I just came here to get some inspiration from from your older spring and summer capsules and, let me just say, you made my entire evening when I realized you’re back!! I’m so excited!! And I’m so happy for your mom’s recovery. Amazing news!
My name is Sarah, and I feel I’m going to bloom again soon. I’m not a native English-speaker, so forgive my clumsy mistakes :)
I just passed at this blog since I loved your blogs so much in the past. It finally gave me the courage to re-organize my closet. And what will sketch my surprise when I saw you not only re-started blogging, but also will write about ethical clothes? I really cannot say how happy I am. This is EXACT what I need. I’m looking for more than 2 years now how to be stylish and comfortable AND ethical, and while I always liked your comfortable style I never found easy ethic options. I was about to give it up, really. You gave me fresh courage and pleasure, and the will again to not give up searching for good and fair clothes. THANKS THANKS THANKS.

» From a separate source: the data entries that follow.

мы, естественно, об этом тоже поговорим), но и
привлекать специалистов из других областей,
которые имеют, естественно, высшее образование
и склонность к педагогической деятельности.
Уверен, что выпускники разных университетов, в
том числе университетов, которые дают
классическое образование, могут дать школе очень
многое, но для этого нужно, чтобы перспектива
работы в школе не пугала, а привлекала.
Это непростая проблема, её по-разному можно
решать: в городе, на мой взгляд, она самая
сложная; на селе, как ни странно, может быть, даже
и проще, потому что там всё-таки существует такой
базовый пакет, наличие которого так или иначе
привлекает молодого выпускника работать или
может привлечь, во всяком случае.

I’ll keep up reading definitely!!
Incredibly happy you are back and excited to join you on the continuation of your journey! Congrats and well wishes to you Mom as well <3
Oh wow. I was just checking in to see if you were “back” and I’m so delighted to see new blog posts. I’m also sending best wishes from Perth, Western Australia to you and your family. Welcome back, you’ve certainly made my day : )
Hi there,
I first read your Blog in 2015 and loved your style, your stories and the idea of a capsule wardrobe. I was sad to see you take a break from blogging, but was so excited for you and your adventure!
I popped onto your site looking to see what you were up to and am so thrilled you’re back. I’ve got a lot of reading to do!! Your story had me in tears, but I am so glad to hear your mother is doing well and that you and aaron are settled and making it work.

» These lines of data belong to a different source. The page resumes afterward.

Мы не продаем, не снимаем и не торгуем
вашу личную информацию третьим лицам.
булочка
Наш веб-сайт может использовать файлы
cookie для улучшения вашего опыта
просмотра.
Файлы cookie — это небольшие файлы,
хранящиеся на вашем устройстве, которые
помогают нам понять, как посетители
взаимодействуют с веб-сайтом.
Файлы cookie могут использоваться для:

Thanks for your posts. Looking Forward to following. Keep writing.
Lauren
Hi Caroline,
Life is strange journey indeed. Like many, I followed you in the past and just randomly checked back today. I’m excited to catch up and continue to hear your journey in fashion and otherwise. Very glad your mother is doing well. Also glad you could be there for her and share that time together. What a gift to you both. God Bless, and I’m about to catch up on months of stored blogs!! (For me, that’s like Christmas, so thank you. :) )
Caught up months later, but I wanted to check in and see how your mom was — I’m so happy to see that she is in recovery and you and your husband were able to do what was right for you — even if it wasn’t what you thought at first. Much love, health and happiness to you all in 2017.
Hi! I just found your blog and reading this post made me cry.
I’m Italian and my mom is recovering now from cancer. Reading your post made me feel understood. Those who have not lived this kind of situation can not understand the need to be there, the urge to stay with your mum (even if you are almost 30 as I am), to embrace her, to stay in bed with her watching TV series (so that she can think of something different than chemo an cancer). Thank you for sharing this!